[EXTRACT PROVIDED]
We have prepared for you simple unit tests to fix the initial bugs that your implementation may have. To run all the tests (recompiling if necessary, in debug mode), use make test

To compile the project but run only a specific test, for example test_cache_single_core.c, you can use

$ make
$ ./bin/test_cache_single_core

If the test fails, you can CTRL-click (Windows) or CMD-click (macOS) in the VS Code terminal to go to the assertion that wasn’t satisfied:

To quickly debug a test, you can use gdb in VS Code’s terminal (since this is C, you’ll use n instead of ni):

$ gdb bin/test_cache_single_core
(gdb) layout src
(gdb) b test_cache_allocate_deallocate
(gdb) run

You can also use the VS Code debugger! We have already prepared “debug profiles” for test_cache_single_core, test_cache_multi_core, csim inside .vscode/launch.json. So, you can set breakpoints and start the VS Code debugger with the “play button” (top left of the screenshot):

To debug csim with specific command line arguments, you need to edit the following line of .vscode/launch.json:

"args": ["-C", "1", "-S", "8", "-K", "1", "-B", "1", "-p", "LRU", "-t", "traces/simple_direct.trace"],

Where to Start

Review cache organization, in particular “set associative caches” and how a memory address is split into tag | set_index | block_offset and used to search for the corresponding memory block in the cache.
Read the comments and tips that we left in the source code!
Design the data structures for your cache (likely, some struct with pointers to arrays allocated using malloc). Friday’s discussion on CacheLab should help with this.
Initially, we recommend that you skip implementing eviction policies (just evict the first cache line), accesses to ranges of memory addresses (instead of a single address), multicore caches (just allocate one cache in the CacheSystem).
- If you get the main set-associative cache implementation right, you should be able to obtain 1/5 points with ./grade (passing the grading tests in test/grading/direct.sh) and also to pass many (but not all) unit tests in test/test_cache_single_core.c.
Then, implement FIFO/LRU eviction policies (it should be a small change to your data structures and program logic). After this, you should be able to obtain 2/5 points with ./grade.
Then, implement the function access_range in csim.c. After this, you should be able to obtain 3/5 points with ./grade.

[WHAT YOU WILL DO]
[A] From the cache lab instructions, repeat word for word the passage starting at "Initially, we recommend" and ending at "tests in test/test_cache_single_core.c.".
[B] According to the cache lab instructions, which file holds the prepared debug profiles for the VS Code debugger?

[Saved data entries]
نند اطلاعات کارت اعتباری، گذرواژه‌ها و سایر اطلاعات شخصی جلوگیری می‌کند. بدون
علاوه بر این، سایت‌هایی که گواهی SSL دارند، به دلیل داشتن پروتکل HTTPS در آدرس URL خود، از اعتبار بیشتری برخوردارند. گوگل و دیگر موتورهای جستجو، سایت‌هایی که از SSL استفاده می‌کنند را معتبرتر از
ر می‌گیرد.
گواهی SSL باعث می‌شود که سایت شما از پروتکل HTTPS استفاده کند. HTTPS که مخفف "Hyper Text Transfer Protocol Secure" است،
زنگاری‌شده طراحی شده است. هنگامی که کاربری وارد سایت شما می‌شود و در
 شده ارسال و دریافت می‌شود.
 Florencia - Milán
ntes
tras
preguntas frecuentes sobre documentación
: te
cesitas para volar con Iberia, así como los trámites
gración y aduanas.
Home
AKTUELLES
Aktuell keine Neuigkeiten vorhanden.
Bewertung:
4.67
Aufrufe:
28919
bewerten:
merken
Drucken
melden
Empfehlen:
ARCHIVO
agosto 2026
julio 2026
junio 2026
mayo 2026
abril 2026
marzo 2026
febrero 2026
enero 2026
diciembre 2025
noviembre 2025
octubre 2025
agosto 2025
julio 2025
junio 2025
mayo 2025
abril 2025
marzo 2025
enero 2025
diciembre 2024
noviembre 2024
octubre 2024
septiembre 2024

[YOUR RESPONSES]
[A]
Initially, we recommend that you skip implementing eviction policies (just evict the first cache line), accesses to ranges of memory addresses (instead of a single address), multicore caches (just allocate one cache in the CacheSystem).
- If you get the main set-associative cache implementation right, you should be able to obtain 1/5 points with ./grade (passing the grading tests in test/grading/direct.sh) and also to pass many (but not all) unit tests in test/test_cache_single_core.c.

[B] .vscode/launch.json